TASK ITEM
All records below should be repeated exactly, with the pictures left out.

★ ★ ★ ★ ★ ★ ★

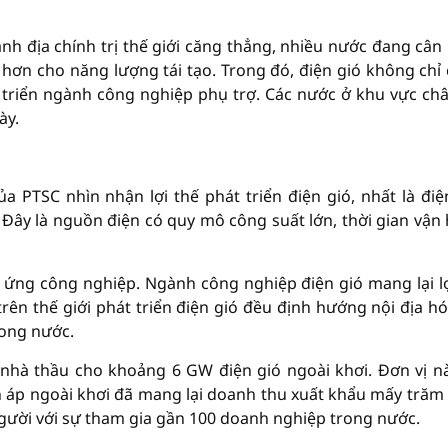
nh địa chính trị thế giới căng thẳng, nhiều nước đang cân
 hơn cho năng lượng tái tạo. Trong đó, điện gió không chỉ
riển ngành công nghiệp phụ trợ. Các nước ở khu vực châ
ày.
PTSC nhìn nhận lợi thế phát triển điện gió, nhất là điệ
. Đây là nguồn điện có quy mô công suất lớn, thời gian vận
ng ứng công nghiệp. Ngành công nghiệp điện gió mang lại lợ
trên thế giới phát triển điện gió đều định hướng nội địa hó
rong nước.
hà thầu cho khoảng 6 GW điện gió ngoài khơi. Đơn vị n
n áp ngoài khơi đã mang lại doanh thu xuất khẩu mấy trăm 
gười với sự tham gia gần 100 doanh nghiệp trong nước.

★ ★ ★ ★ ★ ★ ★

REPLY TO THE TASK
nh địa chính trị thế giới căng thẳng, nhiều nước đang cân
 hơn cho năng lượng tái tạo. Trong đó, điện gió không chỉ
riển ngành công nghiệp phụ trợ. Các nước ở khu vực châ
ày.
PTSC nhìn nhận lợi thế phát triển điện gió, nhất là điệ
. Đây là nguồn điện có quy mô công suất lớn, thời gian vận
ng ứng công nghiệp. Ngành công nghiệp điện gió mang lại lợ
trên thế giới phát triển điện gió đều định hướng nội địa hó
rong nước.
hà thầu cho khoảng 6 GW điện gió ngoài khơi. Đơn vị n
n áp ngoài khơi đã mang lại doanh thu xuất khẩu mấy trăm 
gười với sự tham gia gần 100 doanh nghiệp trong nước.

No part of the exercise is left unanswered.